Nun, da fiel mir kein schlauerer Titel für ein. Der Punkt ist folgender: Wenn früher eine Karte über der Powerkurve war (beispielsweise ein 5/5 Trampler für 3 Mana), brauchte sie einen entsprechend heftigen Nachteil. Beispiele dafür gibt es zuhauf, meist sind es natürlich schwarze Karten. Und heute? Nun, man kriegt die 5-power-für-3-mana-Tiere ohne Nachteil. Es gibt generell weniger Karten, die einen signifikanten Nachteil für ihre eigene Power mitbringen - üblicherweise vermutlich, weil die Spells weniger rohe Power mitbringen und es nichts auszugleichen gibt. So werden auch viel seltener symmetrische Effekte gedruckt, deren Symmetrie man brechen kann. Statt Smallpox, Smokestack oder Cataclysm haben wir heute... NICHTS. Naja, Mindlock Orb eventuell.
Standardspieler haben heute die Wahl, ob sie ein Weenie-beatdowndeck oder ein Bombendeck (Hallo Jace und ihr ganzen Titanen!) spielen wollen - daneben gibt es quasi fast nichts. Es gibt aber auch garkeinen Grund über neue Decks nachzudenken, denn wieso sollte man ein Deck entwickeln, wenn man einfach alle guten Karten aus einer oder zwei Farben nehmen kann und es ein Deck nennt? Dass die Karten gut sind kann ja mittlerweile jeder 7-jährige identifizieren, weil sie im Vakuum schon lächerlich stark sind. Keine Nachteile, dafür viel Brennstoff. Und mit Kreaturen falsch zu spielen ist tendenziell auch viel weniger schwierig als mit Gifts Ungiven.

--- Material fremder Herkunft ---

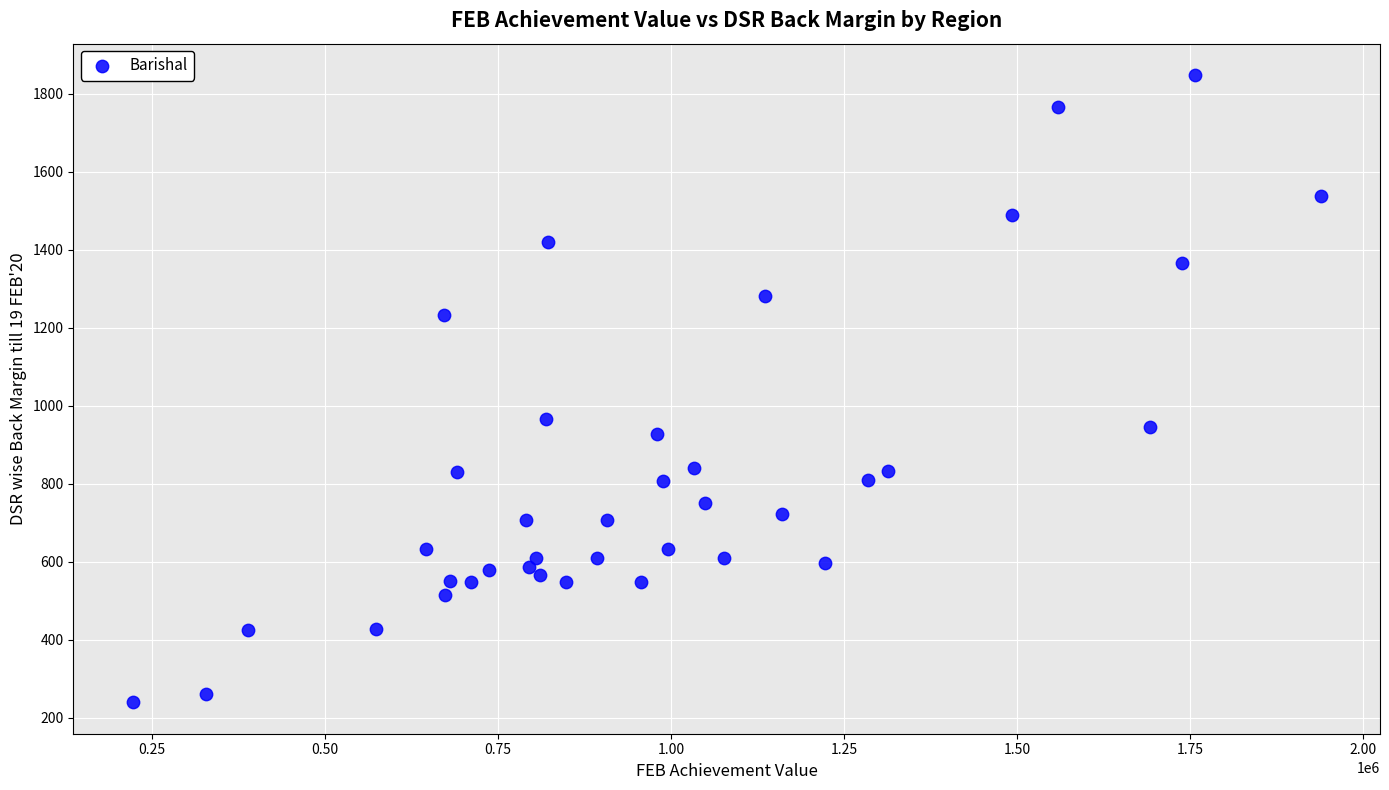

What Y value in the scatter plot is closest to 1044?

967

4. Muss jedes generische Design sein?
Der Titel sagt eigentlich alles - braucht man den Rebound-Giant Growth oder den Boomerang mit Cascade wirklich? Muss wirklich ein Killspell / Counterspell mit Proliferate sein? Hätte man dieses auftauchen der Keywordmechanik nicht auf eine interessantere Karte verschieben können? Denn, sehen wir den Tatsachen mal ins Gesicht: Die meisten dieser Karten sind nur dazu da, die Mechanik zu zeigen. Reiner Selbstzweck, vom Limitedspiel mal abgesehen. Wenn die Mehrheit der Karten mit der entsprechenden Mechanik nur Varianten von anderen Karten (Growth, Boomerang...) sind, wozu braucht das Set diese Mechanik? Und hätte man die darauf verschwendete Zeit nicht lieber darin investieren können, geile Karten zu designen?
Womit diese Shitlist auch schon ihr Ende gefunden hätte.
Ich will damit nicht sagen, dass Magic tot ist (ololol) oder ich jetzt ragequitte, aber mittlerweile verliere ich eben aus diesen Gründen auch die Lust, weiter Release-events zu besuchen. Gut für alle, denen ich ständig auf die Nerven gehe, schlecht für den Umsatz der Küstenmagier. Natürlich mögen auch einige Punkte auf der Liste ihre Gründe haben - wer weiß, was die Zukunft bringt. Bisher bin ich aber erstmal unterwältigt vom aktuellen Stand des Spiels.
Und jetzt ist auch genug mit dem Thema. Nächstes mal gibt's dann Turnierberichte ins Gesicht.
Allgemein sind viele der von dir angesprochenen Sachen Folge von WotCs Politik, Sets viel stärker auf Limited auszulegen. Daher auch die große Anzahl von Karten, die im Limited top, im Constructed flop sind.